* [ABOUT THIS TASK]
Word for word, transcribe the lines below and drop the pictures.

#### EXERCISE INPUTS

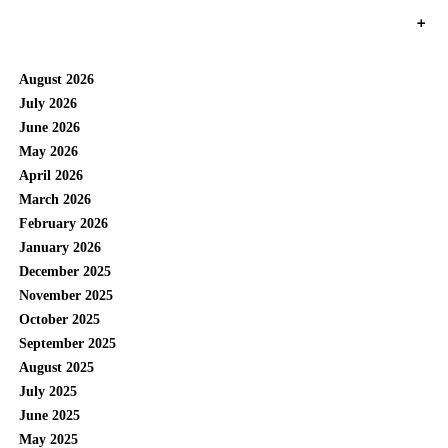
+
August 2026
July 2026
June 2026
May 2026
April 2026
March 2026
February 2026
January 2026
December 2025
November 2025
October 2025
September 2025
August 2025
July 2025
June 2025
May 2025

########

* [SOLUTION TO THIS PROBLEM]
+
August 2026
July 2026
June 2026
May 2026
April 2026
March 2026
February 2026
January 2026
December 2025
November 2025
October 2025
September 2025
August 2025
July 2025
June 2025
May 2025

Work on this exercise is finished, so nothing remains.